BEGIN Dataset
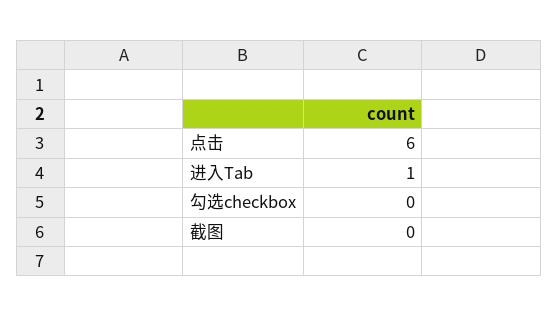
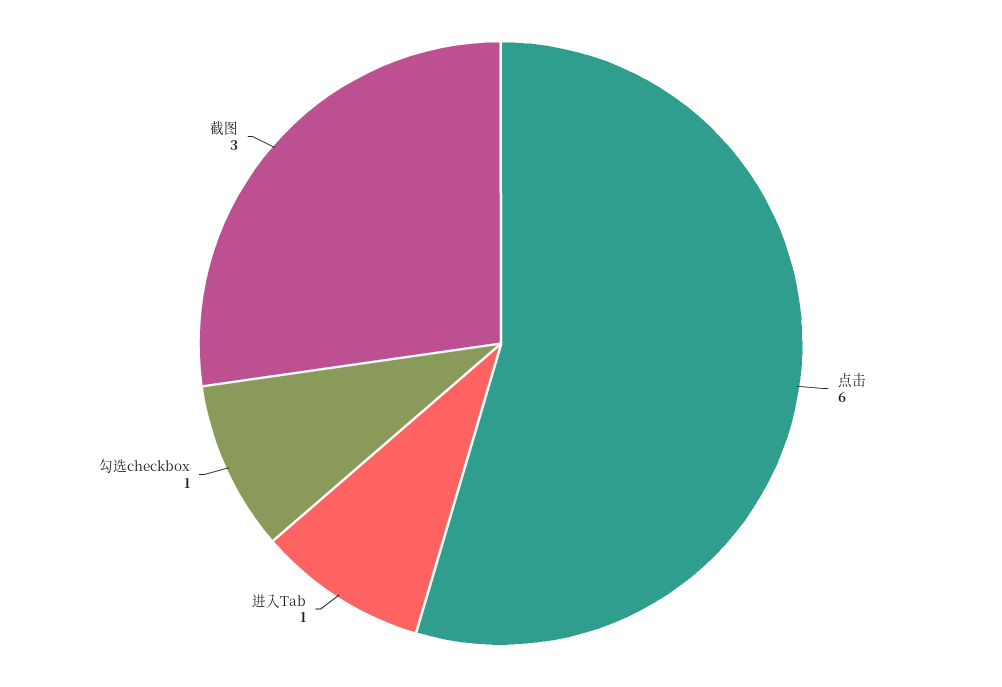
勾选checkbox: 0 -> 1
截图: 0 -> 3

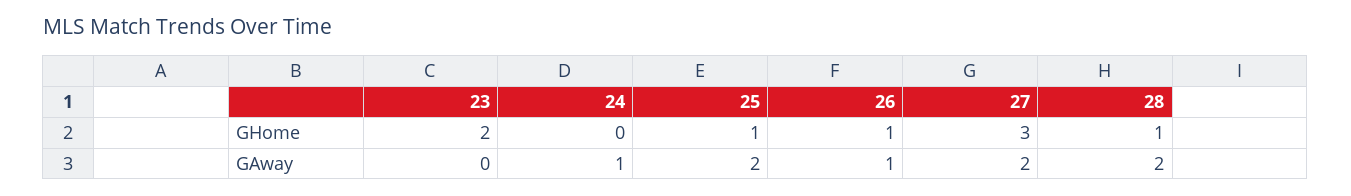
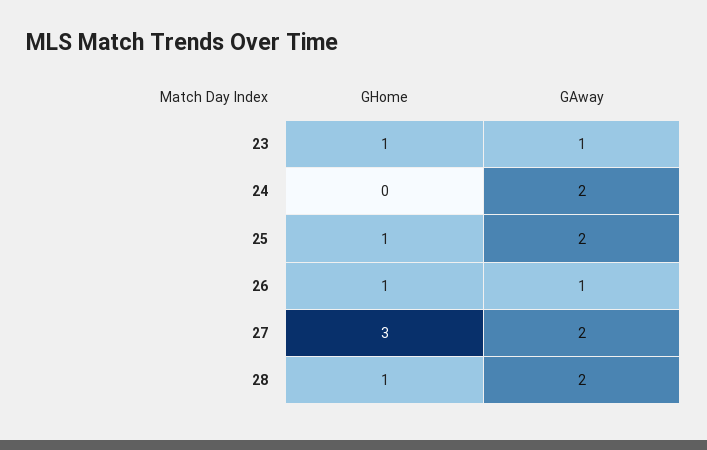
23, GHome: 2 -> 1
23, GAway: 0 -> 1
24, GAway: 1 -> 2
END Dataset
**Action item:** Write out the data above precisely. Pictures stay out.

**Problem solution:**
勾选checkbox: 0 -> 1
截图: 0 -> 3

23, GHome: 2 -> 1
23, GAway: 0 -> 1
24, GAway: 1 -> 2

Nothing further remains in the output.